When I opened the polybag, I was wrong. The "second onsert" was not mistakenly packed over the cover. It was deliberately GLUED in front of the issue's cover. And it wasn't an onsert. It was a four-page advertising booklet for Call of Duty for Xbox.

What's wrong with that, you ask? Well, not much, except that the ad bypasses long-held industry concerns about magazines "selling" their cover to advertisers (A company pays $X,000 dollars for ads in the issue and the magazine obligingly sticks that company's game on the cover, complete with a shill of a cover feature). I know for a fact that this particular magazine never sold its cover, but this issue is a gray area. The cover is left intact, but this shameless ad is glued over it. In effect, the reader sees a "cover" for Call of Duty and a "cover feature" which is an ad for the game, even before he sees the carefully selected cover image for the actual magazine. This magazine has, essentially, whored out its cover for advertising dollars.

With all due respect to the good people who still work there, especially in the Editorial department, that is complete crap.

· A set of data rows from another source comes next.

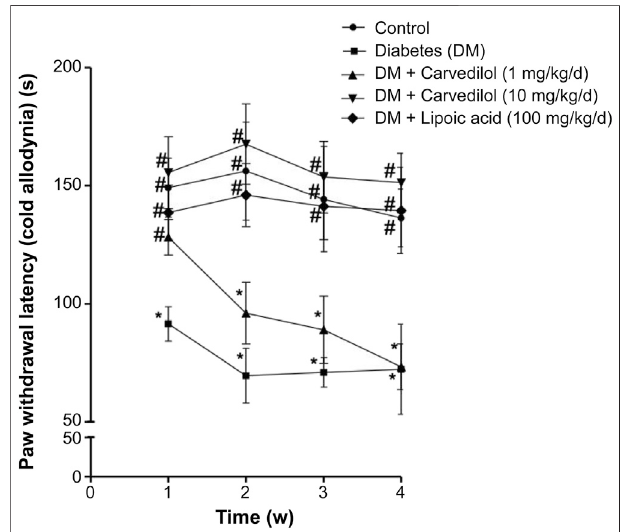
FIGURE 2 | The paw withdrawal latency to cold stimuli in STZ-induced diabetes in rats. Data are presented as mean ± SD for each group ( n (cid:2) 6). Statistical analysis was done by two-way ANOVA, followed by Tukey ’ s post- hoc test. *Statistically signi fi cant from the corresponding control group (group1)at p < 0.05.#Statisticallysigni fi cantfromthecorrespondingdiabetes group at p < 0.05. DM, diabetes mellitus; SD, standard deviation; STZ, streptozotocin; Time (w), time in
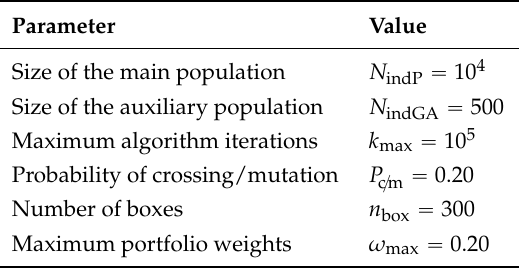
Table 1. Parameter setting of the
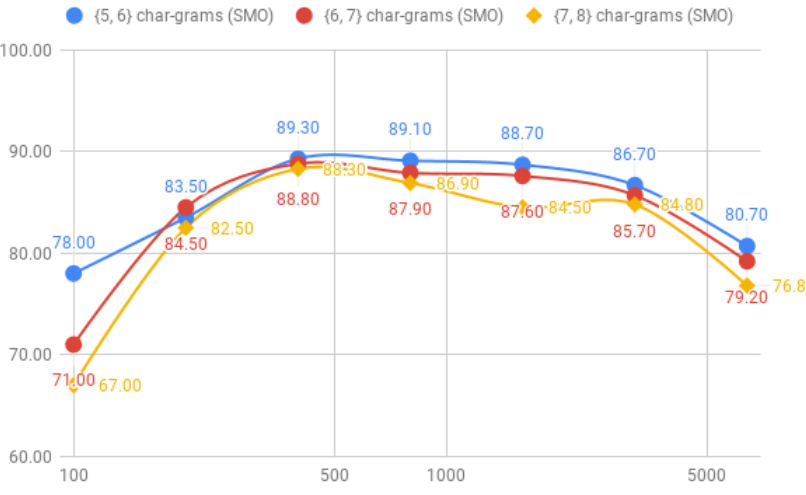
Figure 11. Comparison of the accuracy between {5, 6}, {6, 7}, {7, 8} char-grams for the SMO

Sure, this only seems to occur in the subscription copies, which are already sold no matter what the cover is, but it's not the actual thing that really bothers me. It's that as a game journalist in a former life I fought against this type of corporate prostitution (by "fought against," I mean, "complained about loudly"), and here it is. As sales and marketing creep over the Ad/Edit line in game magazines, these magazines become more and more like advertorial.

The cover of the magazine was superceded with a four-page ad. I had to tear the add off of the issue to get rid of it. I hope whoever sold that ad can retire off that money, because they just sold off one more bit of the integrity of that magazine.

Under this magazine's new management (a CEO change a few months ago), the magazine has gotten thinner. A sister publication (let's call it "GameSlice") that showed great promise months ago has, to no fault of its fantastic editorial staff, become far thinner and with a much greater ad-to-edit ratio. A friend who knows nothing about the inside world of game magazines pointed out that the latest issue of that magazine seemed like it was all ads. That issue is so thin it seems like a brochure. Also, since the change in management, GameSlice has grown in boobie-to-content ratio, which is sad, because the magazine has fantastic editors who write great articles that really comment on gaming in a way that other magazines don't. When you're reading an insightful article about gaming on one page, and on the other page there's a woman in her underwear rubbing an Xbox controller on her ass, it's distracting. And here, the boobies mandate had been silenced in the making of the premiere issue of GameSlice, but now the boobies are back.

Despite the work of some great editors, marketing is taking over the game magazines. Yeah, GameCool can say they didn't sell their cover, but they did. I had to flip through four pages of ads to even get to the damn cover. It's pretty nearly disgusting, and I feel bad for the people who have to work in edit and design for the company that did this. Because you can only fight a bull-headed publisher for so long before you can't fight any more. I know.

I feel your pain, guys, I really do.